▶ **TEXT SECTION**
"""

In Classical Music, Opera, Review, Richard Strauss on December 30, 2016 at 3:11 pm

Review – Der Rosenkavalier (Royal Opera House, Thursday 22 December 2016)

The Marschallin – Rachel Willis-Sörensön
Octavian – Anna Stéphany
Sophie – Sophie Bevan
Baron Ochs auf Lerchanau – Matthew Rose
Herr von Faninal – Jochen Schmeckenbecher
Marianne Leitmetzerin & Noble Widow – Miranda Keys
Valzacchi –Wolfgang Ablinger-Sperhacke
Annina – Helene Schneiderman
Italian Singer – Giorgio Berrugi
Police Commissioner – Scott Conner
Major Domo – Samuel Sakker
Hairdresser – Robert Curtis
Noble Orphans – Kathy Batho, Deborah Peake-Jones, Andrea Hazell
Milliner – Kiera Lyness
Animal Seller – Luke Price
Innkeeper – Alasdair Elliott

Director – Robert Carsen
Set Designers – Paul Steinberg
Costume Designer – Brigitte Reiffenstuel
Lighting Designers – Robert Carsen and Peter van Praet
Choreographer – Philippe Giraudeau 

Royal Opera Chorus
Orchestra of the Royal Opera House

Andris Nelsons (Conductor)

It’s often tempting to dismiss Der Rosenkavalier as ‘ein farce’. Shrouded in the Eighteenth Century setting, the opera is as much about change – inevitable both in terms of relationships as well as society – as it is about love. And it takes an exceptional director to bring out its darker side.

Robert Carsen is such a director. I’ve long been a huge admirer of his works – strong on narrative but full of insight and inventiveness. His Iphigénie with Susan Graham, his Frosch in Vienna, his take on Handel’s Rinaldo and the more recent brutal and heartrending Les Carmelites are among those productions that have had the greatest personal impact.

While this Der Rosenkavalier had its lighter moments, it was Carsen’s attention to detail that made it so involving. Combined with an innate understanding of human behaviour and his intellectual capacity to tell a story, this is of the most rewarding productions I have seen.

Visually the staging was stunning. The Marschallin’s own room, with its paintings of Emperor Franz Josef and other Austrian and Habsburg aristocracy, immediately created a world of ivory tower privilege. Faninal’s palace was in rude juxtaposition. The howitzer and other weapons immediately made it clear how he had amassed his new wealth and also underlined the cruellest irony that his daughter’s future husband – at this stage Ochs but ultimately Count Octavian Rofrano – would be victims of his class’s aggrandisement. For the final act a seedy bordello masquerading as an elegant brothel, complete with the cross-dressing maitre-d’ of Alasdair Elliott and the two-way paintings. The detail paid to individuals as well as to creating specific images led an additional depth. For example, the Gigli-like Italian Tenor – beautifully sung by Georgio Berrugi – presenting an autographed record; the forward looking fashion for the Marschallin to peruse but ultimately dismiss; the arrogant militaristic snapshot that closed the second act. All these and many other effortlessly created a sense of time. Most interesting was the Marschallin’s ‘chemistry’ with the Police Commissioner and final departure from the stage with him. Arm in arm, Carsen intentionally or not seemed to hint that the Marschallin had decided to eschew young men for boys. Without a handkerchief to retrieve at the end, Carsen was able to end of the darkest of notes.

"""

▶ **DATA SUPPLIED**
"""

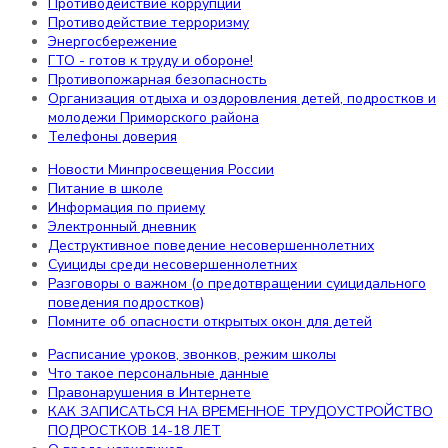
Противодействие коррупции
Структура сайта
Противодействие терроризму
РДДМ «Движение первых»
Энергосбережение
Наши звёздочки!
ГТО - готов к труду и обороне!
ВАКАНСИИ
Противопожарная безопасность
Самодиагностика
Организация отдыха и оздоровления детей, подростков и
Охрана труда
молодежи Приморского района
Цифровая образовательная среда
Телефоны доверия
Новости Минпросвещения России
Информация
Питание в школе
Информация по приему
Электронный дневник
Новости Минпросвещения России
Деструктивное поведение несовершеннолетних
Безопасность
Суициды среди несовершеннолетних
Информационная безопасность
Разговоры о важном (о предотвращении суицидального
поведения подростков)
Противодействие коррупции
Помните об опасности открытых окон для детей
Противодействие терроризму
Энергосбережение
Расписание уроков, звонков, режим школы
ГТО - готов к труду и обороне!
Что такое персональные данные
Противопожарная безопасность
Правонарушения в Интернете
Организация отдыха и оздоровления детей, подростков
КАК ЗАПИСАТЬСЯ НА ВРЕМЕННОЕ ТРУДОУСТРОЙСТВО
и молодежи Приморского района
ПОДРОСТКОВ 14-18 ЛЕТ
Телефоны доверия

"""
"""

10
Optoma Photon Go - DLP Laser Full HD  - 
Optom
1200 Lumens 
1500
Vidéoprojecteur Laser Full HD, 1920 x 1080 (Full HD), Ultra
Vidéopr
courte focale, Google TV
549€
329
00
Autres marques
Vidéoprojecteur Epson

"""

▶ **QUESTIONS TO ANSWER**
(a) Write out the passage of the Der Rosenkavalier review from "Royal Opera Chorus" up to and including "greatest personal impact.", keeping every word and mark unchanged.
(b) Carry on the Der Rosenkavalier review from its last sentence.

▶ **WRITTEN RESPONSES**
(a)
Royal Opera Chorus
Orchestra of the Royal Opera House

Andris Nelsons (Conductor)

It’s often tempting to dismiss Der Rosenkavalier as ‘ein farce’. Shrouded in the Eighteenth Century setting, the opera is as much about change – inevitable both in terms of relationships as well as society – as it is about love. And it takes an exceptional director to bring out its darker side.

Robert Carsen is such a director. I’ve long been a huge admirer of his works – strong on narrative but full of insight and inventiveness. His Iphigénie with Susan Graham, his Frosch in Vienna, his take on Handel’s Rinaldo and the more recent brutal and heartrending Les Carmelites are among those productions that have had the greatest personal impact.

(b)
On stage, Covent Garden fielded a cast that was strong if yet all wholly establishing themselves in these particular roles. Given time, I’ve no doubt that some of these singers will become closely associated with their specific roles.

Without dispute however, the Octavian of Anna Stéphany dominated the evening. There was a strength – almost a masculinity – to her singing with hardly any hint of strain throughout the evening. If her ‘Viennese’ dialect was not as strong as that of other singers I have heard in this role, her acting definitely convinced. She effortlessly shifted from spoiled boy, to privileged youth to beguiling maid.

Sophie Bevan was a scintillating and experienced namesake – finding the right balance between ingénue and young woman. Vocally the part held no terrors for her. From the stratospheric writing of the presentation scene to the final duet her liquid tone was full of warmth without any hint of strain.

The Ochs of Matthew Rose and the Marschallin of Rachel Willis-Sörensön were both works in progress but show much promise, particularly Willis-Sörensön. She has a warm and resonant soprano and hopefully more experience in the role will deepen her characterisation as well as result in more fluidity and seamless phrasing of the vocal line as well as more colour

The remaining cast, led by Jochen Schmeckenbecher as Faninal and the Valzacchi and Annina of Wolfgang Ablinger-Sperhacke and Helene Schneiderman – completed a strong ensemble cast. Special mention must also be made of Miranda Keys’ Marianne Leitmetzerin.

Sadly, the efforts in the pit were not as polished. After a stunning Rosenkavalier in Birmingham, it seemed that Andris Nelsons couldn’t find his mojo for this performance. The playing of the orchestra – usually so burnished and warm – sounded decidedly brittle and rarely matched the magic of Strauss’ score and his direction wasn’t focused enough to pull out the transparency that is much needed in this music.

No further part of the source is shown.